The principle of water purification using workshop ion exchange method is based on the exchangeability between various ions in resin and natural water. H-type cation exchange resin, in which the exchange groups can exchange with various cations in the raw water, allowing equal cations in natural water to bind to the resin and enter the water, thus removing metal cation impurities from the water. When the raw water passes through an anion exchange resin, the exchangeable groups in the exchange group will undergo a neutralization reaction, resulting in high-purity deionized water.
The process of treating raw water using ion exchange method can generally adopt a combination of cation bed, anion bed, and mixed bed. The mixed bed is composed of anion and cation resins mixed in a certain proportion. In order to reduce the burden of anion resin during large-scale production, a degassing tower is often added after the cation bed to remove carbon dioxide. After a period of use, the resin needs to be regenerated or replaced.
The electrodialysis method is designed by utilizing the directional migration of ions and the selective permeability of the exchange membrane under the action of an external electric field. Due to the negative charge on the cation membrane, it repels anions, allows cations in the solution to pass through, and causes them to move towards the cathode. The electrodialysis method is more economical and saves acid and alkali compared to the ion exchange method, but the purity of the water produced is not high and the specific resistance is low. Generally, when the salt content of the raw water reaches 3000mg/L, the resin will quickly age when using the ion exchange method to prepare purified water. Therefore, combining the electrodialysis method with the ion exchange method is more suitable for preparing purified water.
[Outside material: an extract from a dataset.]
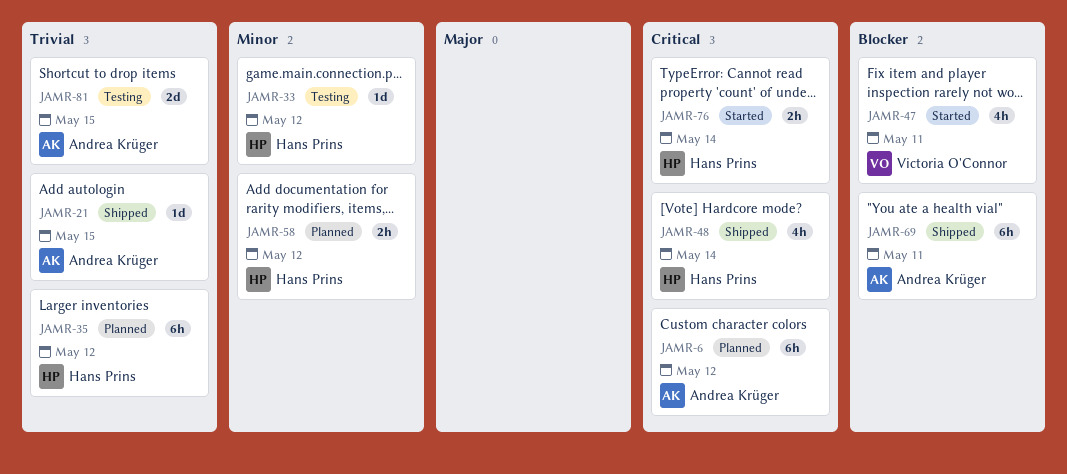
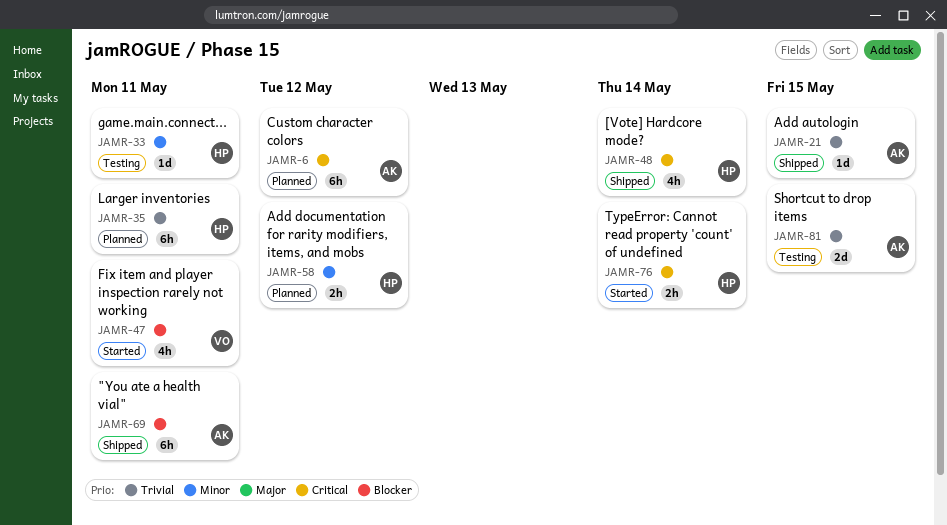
JAMR-33, due: May 12 -> May 11
JAMR-35, due: May 12 -> May 11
Reverse osmosis device is an operation that uses external pressure to make the water in the raw water pass through a semi permeable membrane, and impurities are blocked by the membrane to obtain purified water. The concentration of impurities in the raw water will increase. The structure of the reverse osmosis device in the workshop building is the same as that of ordinary microporous membrane filtration devices, but it requires high pressure (usually 2.5-7MPa), so the structural strength requirement is high. Due to the low rate of water penetration through the membrane, the membrane area per unit volume in general reverse osmosis devices is larger. The reverse osmosis devices commonly used in industrial production are spiral wound and hollow fiber.
When using reverse osmosis method for pure water, appropriate design can be adopted to strengthen the control function of the system, improve the reliability of the system, the quality of the effluent, and the processing capacity of the system. For example, using a "multi-stage series" design can improve the quality of the water; Adopting a "multi-level parallel" design can increase water production.